Bei allen teilweise süffisanten Bemerkungen ist Walter Thurnherrs Loyalität zum Bundesrat fast grenzenlos. Deshalb gibt es aus der jüngeren Geschichte kaum konkrete Beispiele, sondern allenfalls Andeutungen. Etwa zur Corona-Pandemie, die er hautnah miterlebt hat. Oder zu den fehlenden Informationen zum Zustand der Credit Suisse durch Ueli Maurer.
Das braucht ein Bundesrat
Das schmälert das Leservergnügen, weshalb wohl nur Politikinteressierte zum Buch greifen werden. Am Ende schildert Thurnherr, was einen guten Bundesrat ausmacht. Dazu gehört neben robuster Gesundheit und dicker Haut die Fähigkeit, den richtigen Zeitpunkt für einen Rücktritt zu erkennen. Und vor allem muss er es gerne machen, sonst ist er fehl am Platz.

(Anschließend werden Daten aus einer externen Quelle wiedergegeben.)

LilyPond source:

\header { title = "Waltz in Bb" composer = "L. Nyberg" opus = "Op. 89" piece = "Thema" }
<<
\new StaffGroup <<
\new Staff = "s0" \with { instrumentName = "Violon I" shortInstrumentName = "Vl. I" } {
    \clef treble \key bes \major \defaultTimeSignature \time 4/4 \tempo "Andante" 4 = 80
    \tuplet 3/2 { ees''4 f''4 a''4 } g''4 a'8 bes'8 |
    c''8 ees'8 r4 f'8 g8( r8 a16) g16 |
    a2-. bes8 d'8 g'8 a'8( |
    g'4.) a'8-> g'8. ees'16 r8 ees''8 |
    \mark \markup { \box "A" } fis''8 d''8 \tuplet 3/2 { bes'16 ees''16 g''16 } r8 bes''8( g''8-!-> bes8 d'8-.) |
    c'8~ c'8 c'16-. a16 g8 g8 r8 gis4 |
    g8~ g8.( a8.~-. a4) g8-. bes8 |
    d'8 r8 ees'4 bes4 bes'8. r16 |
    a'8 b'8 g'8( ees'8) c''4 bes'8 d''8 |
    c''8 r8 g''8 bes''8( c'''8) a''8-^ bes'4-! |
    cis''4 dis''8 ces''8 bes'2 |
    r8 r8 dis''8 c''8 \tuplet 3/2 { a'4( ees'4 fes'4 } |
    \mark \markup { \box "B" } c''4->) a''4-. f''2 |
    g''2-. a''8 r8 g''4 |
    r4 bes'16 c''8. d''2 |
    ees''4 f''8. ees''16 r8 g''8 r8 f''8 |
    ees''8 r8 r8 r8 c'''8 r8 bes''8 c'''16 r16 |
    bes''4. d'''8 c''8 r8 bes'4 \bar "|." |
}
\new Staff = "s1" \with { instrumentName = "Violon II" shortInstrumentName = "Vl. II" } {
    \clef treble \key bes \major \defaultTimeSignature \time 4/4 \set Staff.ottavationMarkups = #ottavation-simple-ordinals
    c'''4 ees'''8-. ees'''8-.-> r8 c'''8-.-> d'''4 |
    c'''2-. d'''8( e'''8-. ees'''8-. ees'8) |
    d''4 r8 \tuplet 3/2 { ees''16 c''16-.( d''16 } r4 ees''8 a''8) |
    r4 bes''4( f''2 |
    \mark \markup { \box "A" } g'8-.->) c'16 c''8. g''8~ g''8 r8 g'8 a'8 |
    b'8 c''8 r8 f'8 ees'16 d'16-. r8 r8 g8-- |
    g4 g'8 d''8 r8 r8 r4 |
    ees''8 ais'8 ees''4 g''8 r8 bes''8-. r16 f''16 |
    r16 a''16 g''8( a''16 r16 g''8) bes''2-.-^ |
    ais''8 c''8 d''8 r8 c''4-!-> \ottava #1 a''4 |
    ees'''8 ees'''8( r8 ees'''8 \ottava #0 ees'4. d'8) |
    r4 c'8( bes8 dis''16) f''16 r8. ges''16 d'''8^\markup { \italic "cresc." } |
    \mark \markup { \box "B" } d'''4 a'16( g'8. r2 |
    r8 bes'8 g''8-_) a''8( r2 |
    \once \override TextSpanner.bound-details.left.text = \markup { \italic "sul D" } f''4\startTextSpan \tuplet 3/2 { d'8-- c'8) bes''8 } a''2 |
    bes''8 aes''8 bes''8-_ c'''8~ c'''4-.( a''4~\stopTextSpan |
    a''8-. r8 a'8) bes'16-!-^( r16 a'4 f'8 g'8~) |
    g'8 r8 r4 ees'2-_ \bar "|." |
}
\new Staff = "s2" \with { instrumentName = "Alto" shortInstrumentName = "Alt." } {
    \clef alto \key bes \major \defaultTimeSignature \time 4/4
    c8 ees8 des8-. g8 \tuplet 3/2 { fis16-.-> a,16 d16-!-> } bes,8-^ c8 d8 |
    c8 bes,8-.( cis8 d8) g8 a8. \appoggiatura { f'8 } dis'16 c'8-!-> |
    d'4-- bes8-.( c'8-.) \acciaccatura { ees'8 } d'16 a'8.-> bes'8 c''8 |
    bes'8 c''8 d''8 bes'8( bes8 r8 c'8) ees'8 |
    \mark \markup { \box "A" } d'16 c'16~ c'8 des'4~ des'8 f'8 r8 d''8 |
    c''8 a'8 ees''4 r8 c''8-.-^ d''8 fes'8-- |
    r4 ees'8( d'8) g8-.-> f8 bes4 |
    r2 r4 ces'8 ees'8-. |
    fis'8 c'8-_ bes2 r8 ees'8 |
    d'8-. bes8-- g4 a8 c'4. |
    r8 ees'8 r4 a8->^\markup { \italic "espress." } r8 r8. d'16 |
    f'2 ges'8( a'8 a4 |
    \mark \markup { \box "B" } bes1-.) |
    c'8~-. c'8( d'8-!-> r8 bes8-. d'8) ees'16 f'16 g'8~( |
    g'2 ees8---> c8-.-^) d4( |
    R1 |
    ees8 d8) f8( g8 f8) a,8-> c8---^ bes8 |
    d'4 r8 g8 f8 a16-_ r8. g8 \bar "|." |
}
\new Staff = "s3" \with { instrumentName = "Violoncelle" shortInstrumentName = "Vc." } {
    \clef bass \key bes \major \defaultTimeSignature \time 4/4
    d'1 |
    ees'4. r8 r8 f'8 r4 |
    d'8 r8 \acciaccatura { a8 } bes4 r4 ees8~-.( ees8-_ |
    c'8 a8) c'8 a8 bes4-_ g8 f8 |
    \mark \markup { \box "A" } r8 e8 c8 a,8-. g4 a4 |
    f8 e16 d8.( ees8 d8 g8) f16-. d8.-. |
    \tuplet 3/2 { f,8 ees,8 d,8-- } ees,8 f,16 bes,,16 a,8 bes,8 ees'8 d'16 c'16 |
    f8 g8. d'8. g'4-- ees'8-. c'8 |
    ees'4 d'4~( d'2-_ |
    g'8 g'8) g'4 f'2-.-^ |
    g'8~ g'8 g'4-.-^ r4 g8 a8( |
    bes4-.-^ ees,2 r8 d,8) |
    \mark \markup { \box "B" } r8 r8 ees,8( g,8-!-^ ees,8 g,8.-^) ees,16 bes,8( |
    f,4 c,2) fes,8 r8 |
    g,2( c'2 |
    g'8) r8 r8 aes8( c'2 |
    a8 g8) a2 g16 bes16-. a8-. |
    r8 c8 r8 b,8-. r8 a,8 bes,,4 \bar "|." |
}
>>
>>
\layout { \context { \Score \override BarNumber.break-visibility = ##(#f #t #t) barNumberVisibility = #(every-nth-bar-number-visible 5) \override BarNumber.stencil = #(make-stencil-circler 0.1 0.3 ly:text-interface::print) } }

Längst nicht alle erfüllen alle Anforderungen, weshalb sich mancher Bundesratskandidat glücklich schätzen könne, «dass er es nie geworden ist». Letztlich bringt es der frühere Bundeskanzler mit einem Satz auf den Punkt: «Das Amt erfordert viel Können, viel Kraft, viel Arbeit, viel Glück, viel Geduld und einen breiten Rücken.»
Anmerkung: Als Naturwissenschaftler hat Walter Thurnherr den zwölf Kapiteln eine Rechen- oder Denkaufgabe vorangestellt. Die Lösung der Rätsel ist – nett formuliert – nicht ganz einfach.